Available data:
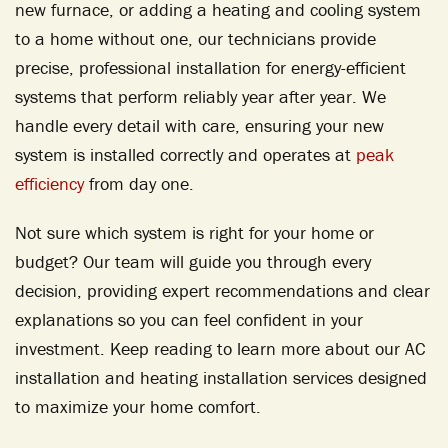
new furnace, or adding a heating and cooling system
to a home without one, our technicians provide
precise, professional installation for energy-efficient
systems that perform reliably year after year. We
handle every detail with care, ensuring your new
system is installed correctly and operates at
peak
efficiency
from day one.
Not sure which system is right for your home or
budget? Our team will guide you through every
decision, providing expert recommendations and clear
explanations so you can feel confident in your
investment. Keep reading to learn more about our AC
installation and heating installation services designed
to maximize your home comfort.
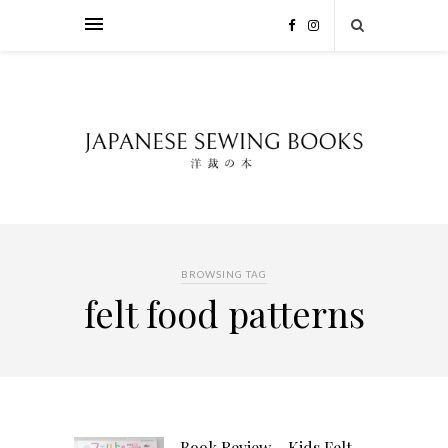
BROWSING TAG
felt food patterns
Book Review – Kids Felt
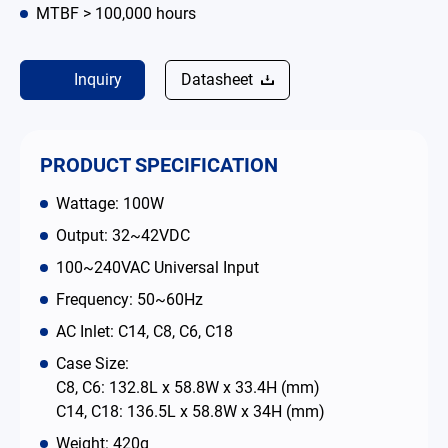
MTBF > 100,000 hours
Contact
Inquiry
Datasheet
简体中文
English
繁體中文
PRODUCT SPECIFICATION
Wattage: 100W
Output: 32~42VDC
100~240VAC Universal Input
Frequency: 50~60Hz
AC Inlet: C14, C8, C6, C18
Case Size:
C8, C6: 132.8L x 58.8W x 33.4H (mm)
C14, C18: 136.5L x 58.8W x 34H (mm)
Weight: 420g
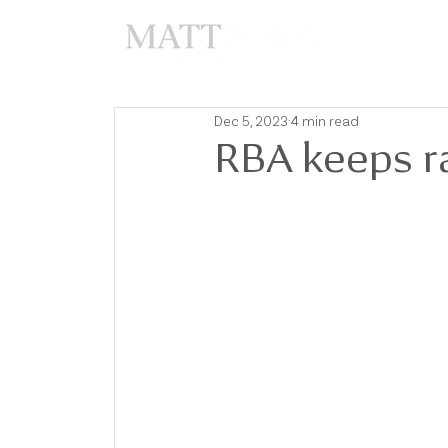
A
Dec 5, 2023
4 min read
RBA keeps r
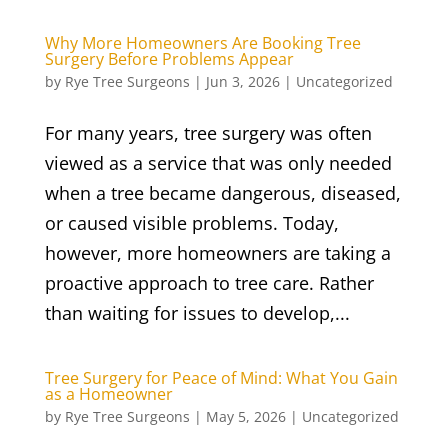
Why More Homeowners Are Booking Tree
Surgery Before Problems Appear
by
Rye Tree Surgeons
|
Jun 3, 2026
|
Uncategorized
For many years, tree surgery was often
viewed as a service that was only needed
when a tree became dangerous, diseased,
or caused visible problems. Today,
however, more homeowners are taking a
proactive approach to tree care. Rather
than waiting for issues to develop,...
Tree Surgery for Peace of Mind: What You Gain
as a Homeowner
by
Rye Tree Surgeons
|
May 5, 2026
|
Uncategorized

Exercise prompt:
Copy all the lines word for word, leaving out the pictures.

Answer space:
new furnace, or adding a heating and cooling system
to a home without one, our technicians provide
precise, professional installation for energy-efficient
systems that perform reliably year after year. We
handle every detail with care, ensuring your new
system is installed correctly and operates at
peak
efficiency
from day one.
Not sure which system is right for your home or
budget? Our team will guide you through every
decision, providing expert recommendations and clear
explanations so you can feel confident in your
investment. Keep reading to learn more about our AC
installation and heating installation services designed
to maximize your home comfort.
BROWSING TAG
felt food patterns
Book Review – Kids Felt
MTBF > 100,000 hours
Contact
Inquiry
Datasheet
简体中文
English
繁體中文
PRODUCT SPECIFICATION
Wattage: 100W
Output: 32~42VDC
100~240VAC Universal Input
Frequency: 50~60Hz
AC Inlet: C14, C8, C6, C18
Case Size:
C8, C6: 132.8L x 58.8W x 33.4H (mm)
C14, C18: 136.5L x 58.8W x 34H (mm)
Weight: 420g
A
Dec 5, 2023
4 min read
RBA keeps r
Why More Homeowners Are Booking Tree
Surgery Before Problems Appear
by
Rye Tree Surgeons
|
Jun 3, 2026
|
Uncategorized
For many years, tree surgery was often
viewed as a service that was only needed
when a tree became dangerous, diseased,
or caused visible problems. Today,
however, more homeowners are taking a
proactive approach to tree care. Rather
than waiting for issues to develop,...
Tree Surgery for Peace of Mind: What You Gain
as a Homeowner
by
Rye Tree Surgeons
|
May 5, 2026
|
Uncategorized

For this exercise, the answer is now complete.